Page-level text extractions:

+++

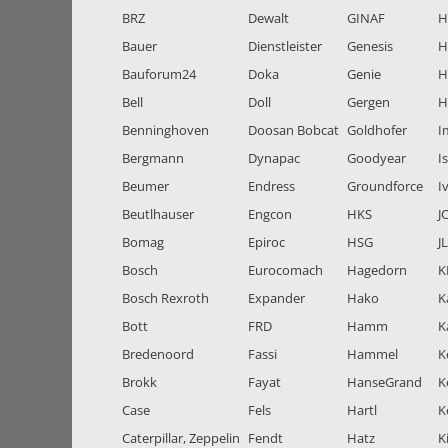
BRZ
Dewalt
GINAF
H
Bauer
Dienstleister
Genesis
H
Bauforum24
Doka
Genie
H
Bell
Doll
Gergen
H
Benninghoven
Doosan Bobcat
Goldhofer
I
Bergmann
Dynapac
Goodyear
I
Beumer
Endress
Groundforce
I
Beutlhauser
Engcon
HKS
J
Bomag
Epiroc
HSG
J
Bosch
Eurocomach
Hagedorn
K
Bosch Rexroth
Expander
Hako
K
Bott
FRD
Hamm
K
Bredenoord
Fassi
Hammel
K
Brokk
Fayat
HanseGrand
K
Case
Fels
Hartl
K
Caterpillar, Zeppelin
Fendt
Hatz
K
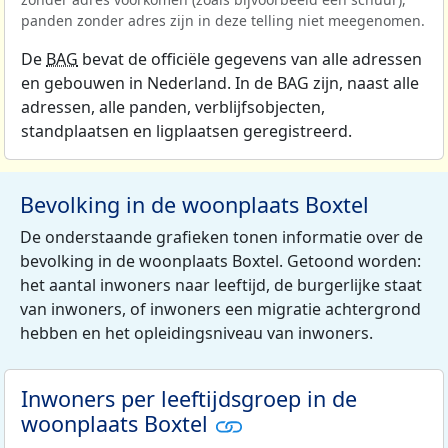
panden zonder adres zijn in deze telling niet meegenomen.
De
BAG
bevat de officiële gegevens van alle adressen
en gebouwen in Nederland. In de BAG zijn, naast alle
adressen, alle panden, verblijfsobjecten,
standplaatsen en ligplaatsen geregistreerd.
Bevolking in de woonplaats Boxtel
De onderstaande grafieken tonen informatie over de
bevolking in de woonplaats Boxtel. Getoond worden:
het aantal inwoners naar leeftijd, de burgerlijke staat
van inwoners, of inwoners een migratie achtergrond
hebben en het opleidingsniveau van inwoners.
Inwoners per leeftijdsgroep in de
woonplaats Boxtel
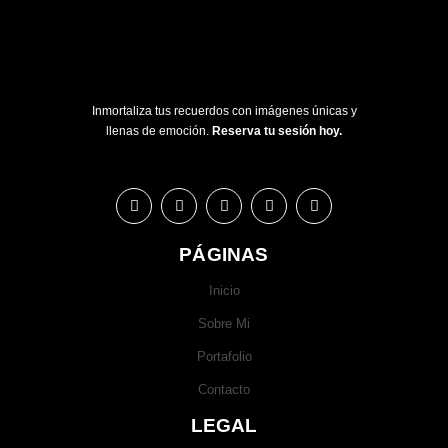
Inmortaliza tus recuerdos con imágenes únicas y
llenas de emoción.
Reserva tu sesión hoy.
PÁGINAS
Inicio
Sobre Mi
Portafolio
Contacto
LEGAL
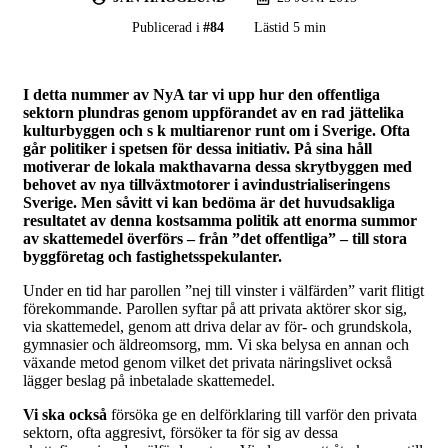
Publicerad i
#
84
Lästid 5 min
I detta nummer av NyA tar vi upp hur den offentliga
sektorn plundras genom uppförandet av en rad jättelika
kulturbyggen och s k multiarenor runt om i Sverige. Ofta
går politiker i spetsen för dessa initiativ. På sina håll
motiverar de lokala makthavarna dessa skrytbyggen med
behovet av nya tillväxtmotorer i avindustrialiseringens
Sverige. Men såvitt vi kan bedöma är det huvudsakliga
resultatet av denna kostsamma politik att enorma summor
av skattemedel överförs – från ”det offentliga” – till stora
byggföretag och fastighetsspekulanter.
Under en tid har parollen ”nej till vinster i välfärden” varit flitigt
förekommande. Parollen syftar på att privata aktörer skor sig,
via skattemedel, genom att driva delar av för- och grundskola,
gymnasier och äldreomsorg, mm. Vi ska belysa en annan och
växande metod genom vilket det privata näringslivet också
lägger beslag på inbetalade skattemedel.
Vi ska också
försöka ge en delförklaring till varför den privata
sektorn, ofta aggresivt, försöker ta för sig av dessa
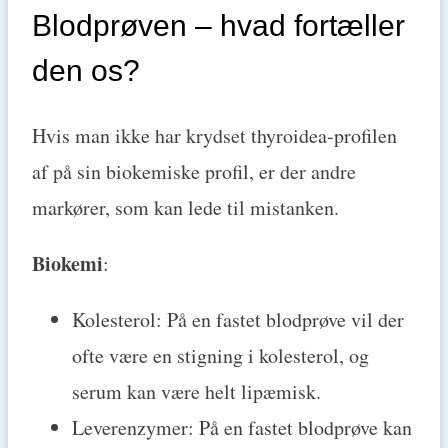
Blodprøven – hvad fortæller
den os?
Hvis man ikke har krydset thyroidea-profilen
af på sin biokemiske profil, er der andre
markører, som kan lede til mistanken.
Biokemi
:
Kolesterol: På en fastet blodprøve vil der
ofte være en stigning i kolesterol, og
serum kan være helt lipæmisk.
Leverenzymer: På en fastet blodprøve kan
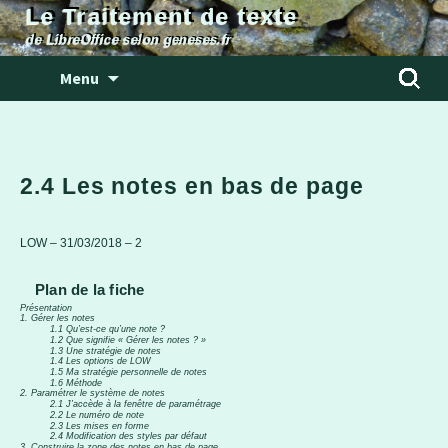
Le Traitement de texte
de LibreOffice selon geneses.fr
Aller
Rechercher
Menu
au
contenu
2.4 Les notes en bas de page
LOW – 31/03/2018 – 2
Plan de la fiche
Présentation
1. Gérer les notes
1.1 Qu’est-ce qu’une note ?
1.2 Que signifie « Gérer les notes ? »
1.3 Une stratégie de notes
1.4 Les options de LOW
1.5 Ma stratégie personnelle de notes
1.6 Méthode
2. Paramétrer le système de notes
2.1 J’accède à la fenêtre de paramétrage
2.2 Le numéro de note
2.3 Les mises en forme
2.4 Modification des styles par défaut
3. Construire la zone des notes en bas de page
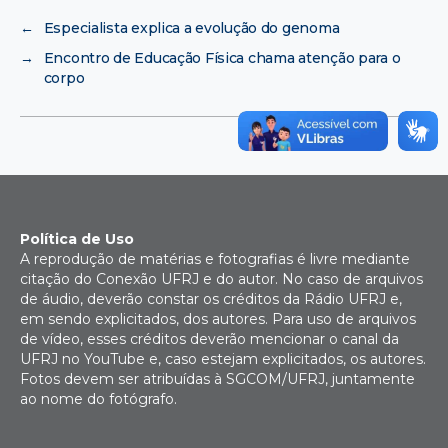
←
Especialista explica a evolução do genoma
→
Encontro de Educação Física chama atenção para o
corpo
Política de Uso
A reprodução de matérias e fotografias é livre mediante
citação do Conexão UFRJ e do autor. No caso de arquivos
de áudio, deverão constar os créditos da Rádio UFRJ e,
em sendo explicitados, dos autores. Para uso de arquivos
de vídeo, esses créditos deverão mencionar o canal da
UFRJ no YouTube e, caso estejam explicitados, os autores.
Fotos devem ser atribuídas à SGCOM/UFRJ, juntamente
ao nome do fotógrafo.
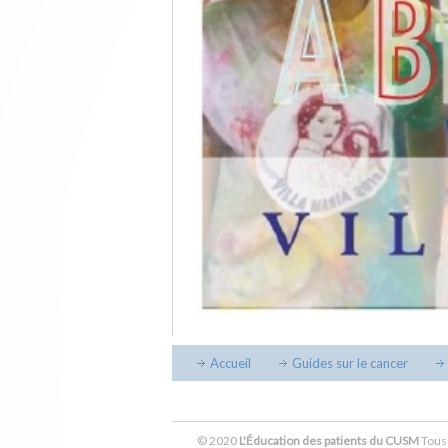
Accueil
Guides sur le cancer
© 2020
L'Éducation des patients du CUSM
Tous 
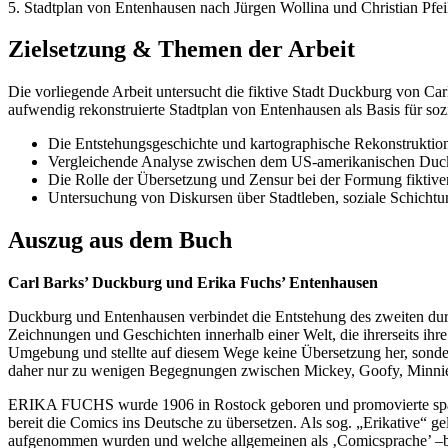
5. Stadtplan von Entenhausen nach Jürgen Wollina und Christian Pfei
Zielsetzung & Themen der Arbeit
Die vorliegende Arbeit untersucht die fiktive Stadt Duckburg von Car
aufwendig rekonstruierte Stadtplan von Entenhausen als Basis für sozi
Die Entstehungsgeschichte und kartographische Rekonstrukti
Vergleichende Analyse zwischen dem US-amerikanischen Duc
Die Rolle der Übersetzung und Zensur bei der Formung fiktiver 
Untersuchung von Diskursen über Stadtleben, soziale Schich
Auszug aus dem Buch
Carl Barks’ Duckburg und Erika Fuchs’ Entenhausen
Duckburg und Entenhausen verbindet die Entstehung des zweiten d
Zeichnungen und Geschichten innerhalb einer Welt, die ihrerseits i
Umgebung und stellte auf diesem Wege keine Übersetzung her, son
daher nur zu wenigen Begegnungen zwischen Mickey, Goofy, Minnie
ERIKA FUCHS wurde 1906 in Rostock geboren und promovierte später i
bereit die Comics ins Deutsche zu übersetzen. Als sog. „Erikative“ 
aufgenommen wurden und welche allgemeinen als ‚Comicsprache’ –be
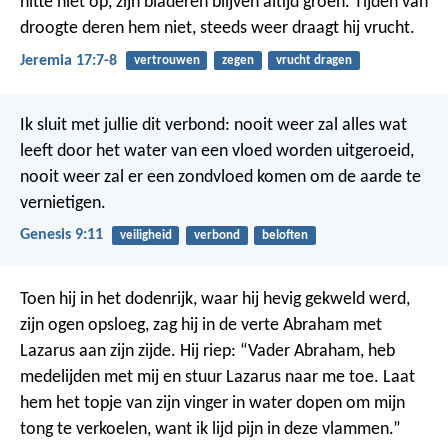
hitte niet op,
zijn bladeren blijven altijd groen.
Tijden van
droogte deren hem niet,
steeds weer draagt hij vrucht.
Jeremia 17:7-8
vertrouwen
zegen
vrucht dragen
Ik sluit met jullie dit verbond: nooit weer zal alles wat
leeft door het water van een vloed worden uitgeroeid,
nooit weer zal er een zondvloed komen om de aarde te
vernietigen.
Genesis 9:11
veiligheid
verbond
beloften
Toen hij in het dodenrijk, waar hij hevig gekweld werd,
zijn ogen opsloeg, zag hij in de verte Abraham met
Lazarus aan zijn zijde. Hij riep: “Vader Abraham, heb
medelijden met mij en stuur Lazarus naar me toe. Laat
hem het topje van zijn vinger in water dopen om mijn
tong te verkoelen, want ik lijd pijn in deze vlammen.”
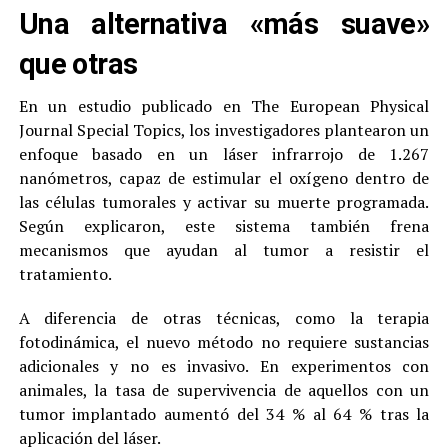
Una alternativa «más suave»
que otras
En un estudio publicado en The European Physical
Journal Special Topics, los investigadores plantearon un
enfoque basado en un láser infrarrojo de 1.267
nanómetros, capaz de estimular el oxígeno dentro de
las células tumorales y activar su muerte programada.
Según explicaron, este sistema también frena
mecanismos que ayudan al tumor a resistir el
tratamiento.
A diferencia de otras técnicas, como la terapia
fotodinámica, el nuevo método no requiere sustancias
adicionales y no es invasivo. En experimentos con
animales, la tasa de supervivencia de aquellos con un
tumor implantado aumentó del 34 % al 64 % tras la
aplicación del láser.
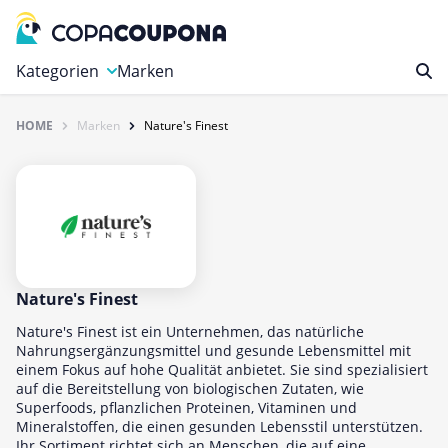
Kategorien
Marken
HOME
Marken
Nature's Finest
Auto, Motorrad & Werkzeuge
Blumen & Geschenke
Bücher & Magazine
Computer & Elektronik
Entertainment & Media
Essen & Trinken
Nature's Finest
Foto, Druck & Büro
Nature's Finest ist ein Unternehmen, das natürliche
Nahrungsergänzungsmittel und gesunde Lebensmittel mit
Gaming & Spielzeug
einem Fokus auf hohe Qualität anbietet. Sie sind spezialisiert
auf die Bereitstellung von biologischen Zutaten, wie
Garten, Haushalt & Tiere
Superfoods, pflanzlichen Proteinen, Vitaminen und
Gesundheit & Beauty
Mineralstoffen, die einen gesunden Lebensstil unterstützen.
Ihr Sortiment richtet sich an Menschen, die auf eine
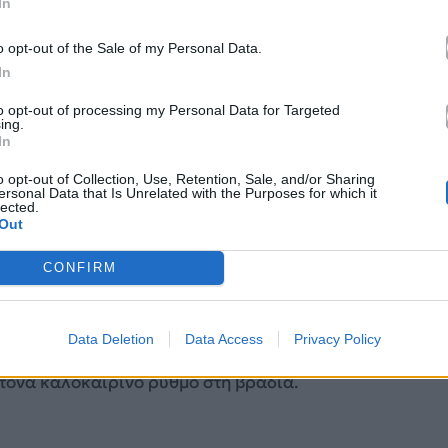
In
o opt-out of the Sale of my Personal Data.
In
to opt-out of processing my Personal Data for Targeted
ing.
In
o opt-out of Collection, Use, Retention, Sale, and/or Sharing
ersonal Data that Is Unrelated with the Purposes for which it
lected.
Out
ς και Δέσποινα Βανδή
CONFIRM
κηνή, ξέρεις ήδη ότι τα MAD VMA δεν είναι απλώς
 φεστιβάλ, όπου τα τραγούδια αποκτούν νέα ζωή
Data Deletion
Data Access
Privacy Policy
υνεργασίες που συχνά γίνονται viral. Σε αυτό το
ντονα καλοκαιρινό ρυθμό στη βραδιά.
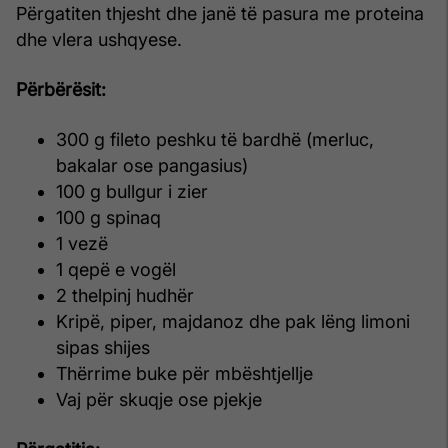
Përgatiten thjesht dhe janë të pasura me proteina
dhe vlera ushqyese.
Përbërësit:
300 g fileto peshku të bardhë (merluc,
bakalar ose pangasius)
100 g bullgur i zier
100 g spinaq
1 vezë
1 qepë e vogël
2 thelpinj hudhër
Kripë, piper, majdanoz dhe pak lëng limoni
sipas shijes
Thërrime buke për mbështjellje
Vaj për skuqje ose pjekje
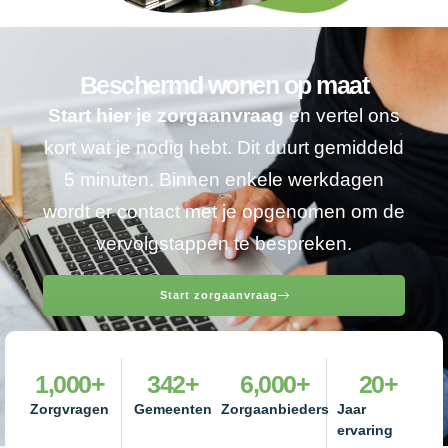
Beschermd wonen op maat
Start hier je zorgaanvraag
en vertel ons
kort wat je nodig hebt. Dit duurt gemiddeld
5 minuten. Binnen enkele werkdagen
wordt er contact met je opgenomen om de
vervolgstappen te bespreken.
Start zorgaanvraag
1,000
+
342
+
6,000
+
20
+
Zorgvragen
Gemeenten
Zorgaanbieders
Jaar
ervaring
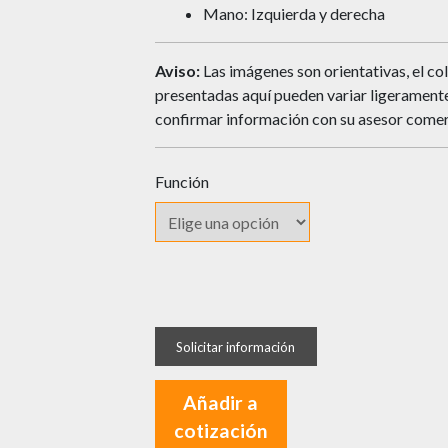
Mano: Izquierda y derecha
Aviso:
Las imágenes son orientativas, el col
presentadas aquí pueden variar ligeramente 
confirmar información con su asesor comer
Función
Cerradura
YALE
Cuadrada
de
Añadir a
Manija
cotización
Bari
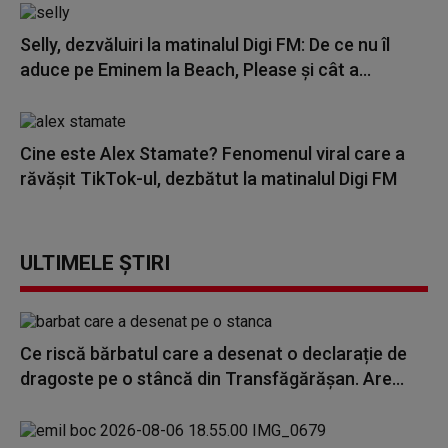
Selly, dezvăluiri la matinalul Digi FM: De ce nu îl
aduce pe Eminem la Beach, Please și cât a...
Cine este Alex Stamate? Fenomenul viral care a
răvășit TikTok-ul, dezbătut la matinalul Digi FM
ULTIMELE ȘTIRI
Ce riscă bărbatul care a desenat o declarație de
dragoste pe o stâncă din Transfăgărășan. Are...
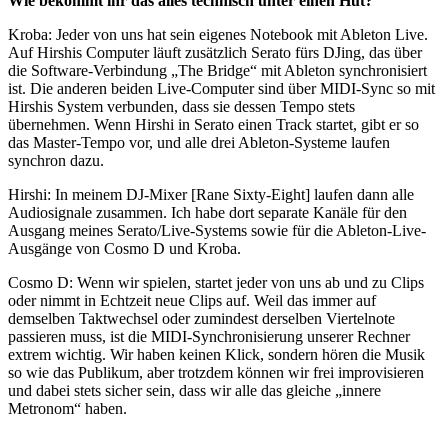
Wie bekommt ihr das alles technisch unter einen Hut?
Kroba
:
Jeder von uns hat sein eigenes Notebook mit Ableton Live.
Auf Hirshis Computer läuft zusätzlich Serato fürs DJing, das über
die Software-Verbindung „The Bridge“ mit Ableton synchronisiert
ist. Die anderen beiden Live-Computer sind über MIDI-Sync so mit
Hirshis System verbunden, dass sie dessen Tempo stets
übernehmen. Wenn Hirshi in Serato einen Track startet, gibt er so
das Master-Tempo vor, und alle drei Ableton-Systeme laufen
synchron dazu.
Hirshi
:
In meinem DJ-Mixer [Rane Sixty-Eight] laufen dann alle
Audiosignale zusammen. Ich habe dort separate Kanäle für den
Ausgang meines Serato/Live-Systems sowie für die Ableton-Live-
Ausgänge von Cosmo D und Kroba.
Cosmo D
:
Wenn wir spielen, startet jeder von uns ab und zu Clips
oder nimmt in Echtzeit neue Clips auf. Weil das immer auf
demselben Taktwechsel oder zumindest derselben Viertelnote
passieren muss, ist die MIDI-Synchronisierung unserer Rechner
extrem wichtig. Wir haben keinen Klick, sondern hören die Musik
so wie das Publikum, aber trotzdem können wir frei improvisieren
und dabei stets sicher sein, dass wir alle das gleiche „innere
Metronom“ haben.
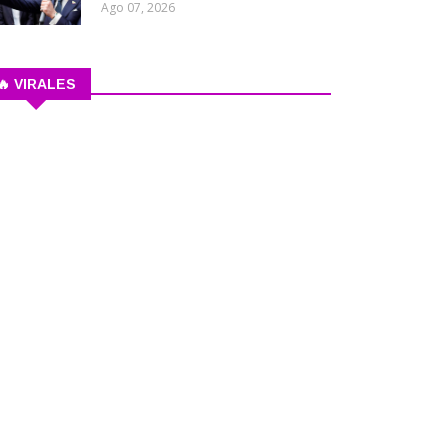
Ago 07, 2026
🔥 VIRALES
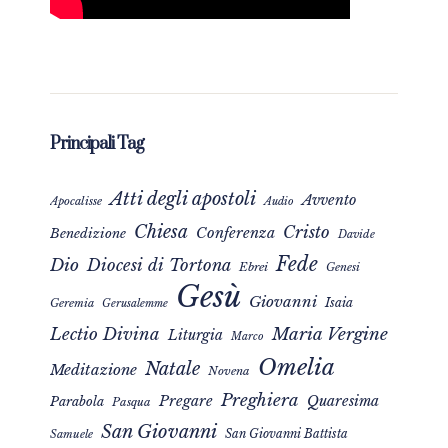
Principali Tag
Atti degli apostoli
Avvento
Apocalisse
Audio
Chiesa
Cristo
Conferenza
Benedizione
Davide
Fede
Dio
Diocesi di Tortona
Ebrei
Genesi
Gesù
Giovanni
Isaia
Geremia
Gerusalemme
Maria Vergine
Lectio Divina
Liturgia
Marco
Omelia
Natale
Meditazione
Novena
Preghiera
Pregare
Quaresima
Parabola
Pasqua
San Giovanni
San Giovanni Battista
Samuele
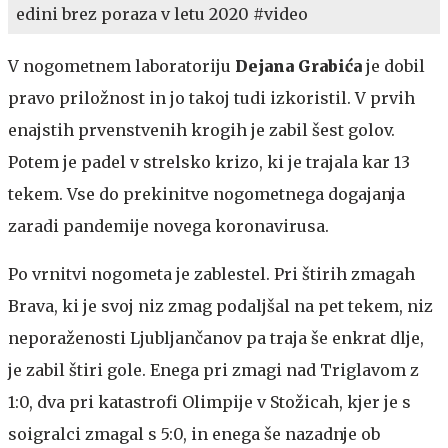
edini brez poraza v letu 2020 #video
V nogometnem laboratoriju
Dejana Grabića
je dobil
pravo priložnost in jo takoj tudi izkoristil. V prvih
enajstih prvenstvenih krogih je zabil šest golov.
Potem je padel v strelsko krizo, ki je trajala kar 13
tekem. Vse do prekinitve nogometnega dogajanja
zaradi pandemije novega koronavirusa.
Po vrnitvi nogometa je zablestel. Pri štirih zmagah
Brava, ki je svoj niz zmag podaljšal na pet tekem, niz
neporaženosti Ljubljančanov pa traja še enkrat dlje,
je zabil štiri gole. Enega pri zmagi nad Triglavom z
1:0, dva pri katastrofi Olimpije v Stožicah, kjer je s
soigralci zmagal s 5:0, in enega še nazadnje ob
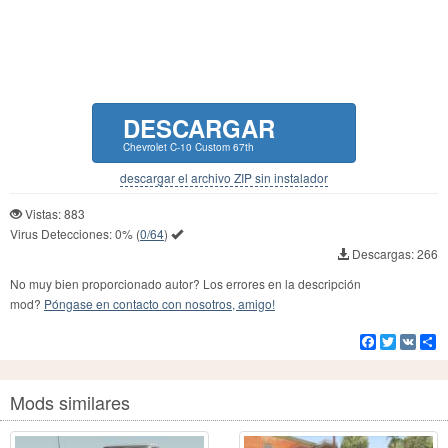
DESCARGAR
Chevrolet C-10 Custom 67th
descargar el archivo ZIP sin instalador
Vistas: 883
Virus Detecciones:
0%
(
0/64
)
Descargas: 266
No muy bien proporcionado autor? Los errores en la descripción
mod?
Póngase en contacto con nosotros, amigo!
Facebook
Twitter
VK
Co
Mods similares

+++

# [Directions for this task]
Find the line with "tekem. Vse do" in the entries above. Retype it and each line after it, exactly, through the line with "je zabil štiri", and stop there.

# [Solution to the exercise]
tekem. Vse do prekinitve nogometnega dogajanja
zaradi pandemije novega koronavirusa.
Po vrnitvi nogometa je zablestel. Pri štirih zmagah
Brava, ki je svoj niz zmag podaljšal na pet tekem, niz
neporaženosti Ljubljančanov pa traja še enkrat dlje,
je zabil štiri gole. Enega pri zmagi nad Triglavom z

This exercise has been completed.